June 12, 2026
The Fabulous Five — Alex Groza, Ralph Beard, Wallace 'Wah Wah' Jones, Cliff Barker and Kenny Rollins — won 36 of 39 games and the 1948 national championship, then formed the core of the U.S. Olympic team that took gold in London that summer with Adolph Rupp on the bench. The professional league barely knew what to do with them. So in 1949, Groza, Beard, Jones and Barker, joined by former teammate Joe Holland, solved it themselves: they founded the Indianapolis Olympians. It remains the only time in professional basketball history that five players from one school joined one pro team together — and the only time the players owned the franchise. They were not a novelty act, either. Groza poured in 1,496 points that first season, second in the league only to George Mikan, and the Olympians won their division in 1949-50. Kentucky's first great draft-week story was five men deciding they didn't need to be drafted.
The modern archive is no less absurd. In 2010, John Wall went first overall and brought four teammates with him into the first round — DeMarcus Cousins fifth, Patrick Patterson fourteenth, Eric Bledsoe eighteenth, Daniel Orton twenty-ninth. No school had ever put five players in a single first round before. Two Junes later, Anthony Davis and Michael Kidd-Gilchrist — fresh off the 2012 title, the program's eighth banner — went one and two. More than a decade on, they are still the only teammates in NBA history taken with the draft's first two picks. Then 2015: Karl-Anthony Towns first overall, one of six Wildcats drafted that night, an NBA record for one school that matched Kentucky's own six from 2012. Three number-one picks in six drafts. The seasons that produced them — 35-3, 38-2, 38-1 — all began as 1-seeds and live in the Ledger's happiest pages.
Four entries no other program's ledger can match.

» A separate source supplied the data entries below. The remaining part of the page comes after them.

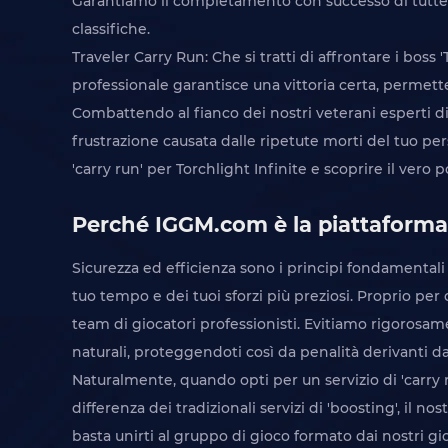
Garantiamo il completamento con successo di tutte le
classifiche.
Traveler Carry Run: Che si tratti di affrontare i boss 'T
professionale garantisce una vittoria certa, permet
Combattendo al fianco dei nostri veterani esperti d
frustrazione causata dalle ripetute morti del tuo pers
'carry run' per Torchlight Infinite e scoprire il vero
Perché IGGM.com è la piattaforma m
Sicurezza ed efficienza sono i principi fondamental
tuo tempo e dei tuoi sforzi più preziosi. Proprio pe
team di giocatori professionisti. Evitiamo rigorosame
naturali, proteggendoti così da penalità derivanti d
Naturalmente, quando opti per un servizio di 'carry 
differenza dei tradizionali servizi di 'boosting', il
basta unirti al gruppo di gioco formato dai nostri gio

138 Wildcats drafted since 1947. Sixty in the first round. Two more waiting in Brooklyn.
The Ledger
Which brings the Ledger to its newest page. Oweh arrives the old way — four years of work, 18.6 points a game his final season, a 35-point tournament night as his closing argument, and a long Wednesday ahead. Quaintance arrives the modern way — four games, one surgically repaired knee, and a first-round projection built on what scouts saw before the injury. The archive holds both kinds of stories. It holds Olympians who owned their own team and seniors who waited deep into the second round for a phone to ring. What it records, always, is the same thing: when the names are called in June, an outsized share of them belong to Kentucky. The Ledger will be open Tuesday night.